* **Exercise**: The response should consist of the records, reproduced exactly.

* **Input data**:

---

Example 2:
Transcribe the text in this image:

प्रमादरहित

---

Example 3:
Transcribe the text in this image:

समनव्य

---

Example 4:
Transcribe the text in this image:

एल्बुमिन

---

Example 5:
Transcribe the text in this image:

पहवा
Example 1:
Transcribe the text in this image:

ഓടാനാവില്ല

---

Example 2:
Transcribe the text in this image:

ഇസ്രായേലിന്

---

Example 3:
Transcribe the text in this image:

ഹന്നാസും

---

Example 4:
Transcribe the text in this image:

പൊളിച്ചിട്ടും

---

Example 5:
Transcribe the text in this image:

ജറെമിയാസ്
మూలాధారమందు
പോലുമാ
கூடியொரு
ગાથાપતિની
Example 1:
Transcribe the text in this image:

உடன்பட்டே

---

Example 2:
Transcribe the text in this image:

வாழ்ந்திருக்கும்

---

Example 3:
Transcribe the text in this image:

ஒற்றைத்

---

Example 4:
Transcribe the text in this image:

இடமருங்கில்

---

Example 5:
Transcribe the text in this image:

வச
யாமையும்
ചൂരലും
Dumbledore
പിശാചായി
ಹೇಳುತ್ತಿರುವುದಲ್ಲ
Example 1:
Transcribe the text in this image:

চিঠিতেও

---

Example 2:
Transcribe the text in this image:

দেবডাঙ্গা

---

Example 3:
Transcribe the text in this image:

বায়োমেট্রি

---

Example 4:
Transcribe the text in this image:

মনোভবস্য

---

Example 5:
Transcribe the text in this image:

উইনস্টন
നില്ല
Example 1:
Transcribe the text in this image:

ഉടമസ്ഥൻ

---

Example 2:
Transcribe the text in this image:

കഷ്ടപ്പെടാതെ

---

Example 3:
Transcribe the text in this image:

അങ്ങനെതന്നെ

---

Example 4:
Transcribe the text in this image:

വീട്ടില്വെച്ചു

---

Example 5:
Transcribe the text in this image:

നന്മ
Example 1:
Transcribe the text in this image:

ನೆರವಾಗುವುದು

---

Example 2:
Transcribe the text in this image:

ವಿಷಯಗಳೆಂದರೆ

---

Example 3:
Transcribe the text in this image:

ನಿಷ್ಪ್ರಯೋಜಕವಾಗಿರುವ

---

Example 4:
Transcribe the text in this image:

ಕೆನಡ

* **Written answer**:
---

Example 2:
Transcribe the text in this image:

प्रमादरहित

---

Example 3:
Transcribe the text in this image:

समनव्य

---

Example 4:
Transcribe the text in this image:

एल्बुमिन

---

Example 5:
Transcribe the text in this image:

पहवा
Example 1:
Transcribe the text in this image:

ഓടാനാവില്ല

---

Example 2:
Transcribe the text in this image:

ഇസ്രായേലിന്

---

Example 3:
Transcribe the text in this image:

ഹന്നാസും

---

Example 4:
Transcribe the text in this image:

പൊളിച്ചിട്ടും

---

Example 5:
Transcribe the text in this image:

ജറെമിയാസ്
మూలాధారమందు
പോലുമാ
கூடியொரு
ગાથાપતિની
Example 1:
Transcribe the text in this image:

உடன்பட்டே

---

Example 2:
Transcribe the text in this image:

வாழ்ந்திருக்கும்

---

Example 3:
Transcribe the text in this image:

ஒற்றைத்

---

Example 4:
Transcribe the text in this image:

இடமருங்கில்

---

Example 5:
Transcribe the text in this image:

வச
யாமையும்
ചൂരലും
Dumbledore
പിശാചായി
ಹೇಳುತ್ತಿರುವುದಲ್ಲ
Example 1:
Transcribe the text in this image:

চিঠিতেও

---

Example 2:
Transcribe the text in this image:

দেবডাঙ্গা

---

Example 3:
Transcribe the text in this image:

বায়োমেট্রি

---

Example 4:
Transcribe the text in this image:

মনোভবস্য

---

Example 5:
Transcribe the text in this image:

উইনস্টন
നില്ല
Example 1:
Transcribe the text in this image:

ഉടമസ്ഥൻ

---

Example 2:
Transcribe the text in this image:

കഷ്ടപ്പെടാതെ

---

Example 3:
Transcribe the text in this image:

അങ്ങനെതന്നെ

---

Example 4:
Transcribe the text in this image:

വീട്ടില്വെച്ചു

---

Example 5:
Transcribe the text in this image:

നന്മ
Example 1:
Transcribe the text in this image:

ನೆರವಾಗುವುದು

---

Example 2:
Transcribe the text in this image:

ವಿಷಯಗಳೆಂದರೆ

---

Example 3:
Transcribe the text in this image:

ನಿಷ್ಪ್ರಯೋಜಕವಾಗಿರುವ

---

Example 4:
Transcribe the text in this image:

ಕೆನಡ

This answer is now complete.